— Entries provided —
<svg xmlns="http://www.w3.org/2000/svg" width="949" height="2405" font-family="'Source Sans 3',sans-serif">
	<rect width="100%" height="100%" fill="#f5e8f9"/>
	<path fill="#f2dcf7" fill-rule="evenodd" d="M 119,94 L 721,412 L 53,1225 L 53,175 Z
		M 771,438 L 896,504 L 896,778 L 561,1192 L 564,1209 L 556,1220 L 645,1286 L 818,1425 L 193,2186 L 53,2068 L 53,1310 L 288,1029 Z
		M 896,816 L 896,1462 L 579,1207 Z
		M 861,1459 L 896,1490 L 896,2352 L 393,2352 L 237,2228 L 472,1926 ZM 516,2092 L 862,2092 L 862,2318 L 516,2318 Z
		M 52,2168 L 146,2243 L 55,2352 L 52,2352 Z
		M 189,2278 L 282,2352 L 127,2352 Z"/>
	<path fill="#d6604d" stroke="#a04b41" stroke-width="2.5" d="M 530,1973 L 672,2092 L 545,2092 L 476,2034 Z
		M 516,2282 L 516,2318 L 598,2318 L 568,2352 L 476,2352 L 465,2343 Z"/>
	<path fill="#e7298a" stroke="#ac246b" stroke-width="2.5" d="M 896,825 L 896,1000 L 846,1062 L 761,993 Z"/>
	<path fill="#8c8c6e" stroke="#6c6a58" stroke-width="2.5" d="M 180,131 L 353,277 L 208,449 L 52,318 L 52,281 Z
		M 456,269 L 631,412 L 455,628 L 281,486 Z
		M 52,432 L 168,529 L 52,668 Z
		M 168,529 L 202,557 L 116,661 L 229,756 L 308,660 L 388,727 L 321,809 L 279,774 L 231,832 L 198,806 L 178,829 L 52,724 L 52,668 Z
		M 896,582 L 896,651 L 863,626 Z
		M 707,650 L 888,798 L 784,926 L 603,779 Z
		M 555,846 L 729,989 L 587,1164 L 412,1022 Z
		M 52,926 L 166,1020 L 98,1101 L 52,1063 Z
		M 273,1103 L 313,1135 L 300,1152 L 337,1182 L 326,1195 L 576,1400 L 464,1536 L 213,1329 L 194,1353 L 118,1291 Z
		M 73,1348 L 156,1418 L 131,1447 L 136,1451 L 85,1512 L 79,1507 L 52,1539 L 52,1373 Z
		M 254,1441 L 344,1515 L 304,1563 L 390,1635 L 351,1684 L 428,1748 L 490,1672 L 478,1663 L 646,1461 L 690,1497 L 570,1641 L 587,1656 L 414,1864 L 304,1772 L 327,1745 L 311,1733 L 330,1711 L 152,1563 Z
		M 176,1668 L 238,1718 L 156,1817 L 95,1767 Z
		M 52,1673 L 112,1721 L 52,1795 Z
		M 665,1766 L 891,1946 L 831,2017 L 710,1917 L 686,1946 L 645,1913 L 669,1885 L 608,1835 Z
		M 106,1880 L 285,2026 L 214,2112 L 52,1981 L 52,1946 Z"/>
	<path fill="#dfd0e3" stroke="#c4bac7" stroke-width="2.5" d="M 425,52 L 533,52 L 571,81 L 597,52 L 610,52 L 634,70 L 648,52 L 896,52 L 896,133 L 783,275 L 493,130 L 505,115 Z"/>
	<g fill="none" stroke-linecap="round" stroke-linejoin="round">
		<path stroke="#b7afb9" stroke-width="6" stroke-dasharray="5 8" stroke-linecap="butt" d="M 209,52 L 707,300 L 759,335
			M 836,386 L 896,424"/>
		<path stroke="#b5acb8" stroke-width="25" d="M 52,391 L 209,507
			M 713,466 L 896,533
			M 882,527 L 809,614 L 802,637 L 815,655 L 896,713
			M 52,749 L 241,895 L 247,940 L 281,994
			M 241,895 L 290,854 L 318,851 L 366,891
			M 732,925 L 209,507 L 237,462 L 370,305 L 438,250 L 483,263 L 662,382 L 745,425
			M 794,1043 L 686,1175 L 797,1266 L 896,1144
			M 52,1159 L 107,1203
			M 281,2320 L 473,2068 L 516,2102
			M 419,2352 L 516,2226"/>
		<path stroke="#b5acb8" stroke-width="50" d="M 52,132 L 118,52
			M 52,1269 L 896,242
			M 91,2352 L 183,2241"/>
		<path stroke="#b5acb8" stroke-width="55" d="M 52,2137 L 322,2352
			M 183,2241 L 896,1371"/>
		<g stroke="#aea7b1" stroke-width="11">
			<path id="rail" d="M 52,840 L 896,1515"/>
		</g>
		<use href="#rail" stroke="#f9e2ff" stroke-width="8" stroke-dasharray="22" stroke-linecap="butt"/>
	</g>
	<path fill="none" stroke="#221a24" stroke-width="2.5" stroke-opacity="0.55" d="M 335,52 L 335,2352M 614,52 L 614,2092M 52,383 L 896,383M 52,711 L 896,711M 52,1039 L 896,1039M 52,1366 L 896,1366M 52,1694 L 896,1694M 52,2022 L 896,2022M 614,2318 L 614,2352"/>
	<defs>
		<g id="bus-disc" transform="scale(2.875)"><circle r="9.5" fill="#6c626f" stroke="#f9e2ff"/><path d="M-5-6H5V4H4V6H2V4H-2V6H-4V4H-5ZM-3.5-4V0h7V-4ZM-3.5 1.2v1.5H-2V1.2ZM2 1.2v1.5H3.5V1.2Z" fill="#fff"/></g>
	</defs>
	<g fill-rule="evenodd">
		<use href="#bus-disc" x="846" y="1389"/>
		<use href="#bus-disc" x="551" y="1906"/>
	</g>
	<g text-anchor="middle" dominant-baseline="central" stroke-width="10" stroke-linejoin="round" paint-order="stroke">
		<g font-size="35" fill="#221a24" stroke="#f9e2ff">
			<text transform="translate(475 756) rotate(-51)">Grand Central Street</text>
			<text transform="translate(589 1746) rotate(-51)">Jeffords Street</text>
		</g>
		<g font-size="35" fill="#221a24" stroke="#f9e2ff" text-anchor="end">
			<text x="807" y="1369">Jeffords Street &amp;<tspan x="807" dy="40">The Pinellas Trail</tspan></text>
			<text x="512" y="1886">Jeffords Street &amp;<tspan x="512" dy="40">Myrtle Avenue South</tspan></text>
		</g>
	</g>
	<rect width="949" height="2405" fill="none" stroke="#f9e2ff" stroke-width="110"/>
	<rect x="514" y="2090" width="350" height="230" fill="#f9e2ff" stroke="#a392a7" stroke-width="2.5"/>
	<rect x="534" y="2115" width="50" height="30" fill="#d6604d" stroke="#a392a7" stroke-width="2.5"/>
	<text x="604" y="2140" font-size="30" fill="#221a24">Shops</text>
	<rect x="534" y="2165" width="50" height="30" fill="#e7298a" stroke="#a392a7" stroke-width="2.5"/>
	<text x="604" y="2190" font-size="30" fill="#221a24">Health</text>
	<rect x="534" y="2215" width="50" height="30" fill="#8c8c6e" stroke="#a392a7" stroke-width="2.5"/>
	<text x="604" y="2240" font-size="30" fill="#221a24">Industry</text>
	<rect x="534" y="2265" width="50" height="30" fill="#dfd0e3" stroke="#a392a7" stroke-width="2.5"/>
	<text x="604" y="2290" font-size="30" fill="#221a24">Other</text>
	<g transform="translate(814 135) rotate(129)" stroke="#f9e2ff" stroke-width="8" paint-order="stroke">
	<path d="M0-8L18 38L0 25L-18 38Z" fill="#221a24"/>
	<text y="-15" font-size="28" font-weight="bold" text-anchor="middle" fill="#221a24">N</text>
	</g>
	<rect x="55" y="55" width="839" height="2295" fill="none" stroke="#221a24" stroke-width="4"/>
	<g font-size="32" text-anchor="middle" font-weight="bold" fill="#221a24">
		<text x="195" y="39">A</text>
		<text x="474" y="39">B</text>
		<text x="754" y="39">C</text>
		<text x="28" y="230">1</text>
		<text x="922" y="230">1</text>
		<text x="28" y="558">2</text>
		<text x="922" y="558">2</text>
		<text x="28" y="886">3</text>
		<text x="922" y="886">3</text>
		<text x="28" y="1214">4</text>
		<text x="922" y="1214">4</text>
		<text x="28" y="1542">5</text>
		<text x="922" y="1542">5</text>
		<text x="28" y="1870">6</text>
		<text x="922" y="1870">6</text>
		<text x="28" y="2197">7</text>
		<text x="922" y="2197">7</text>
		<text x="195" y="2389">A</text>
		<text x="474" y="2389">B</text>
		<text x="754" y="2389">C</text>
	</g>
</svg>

— Your assignment —
From the data above, work out how many lines contain the string "evenodd" and reply with only the number.

— Reply —
2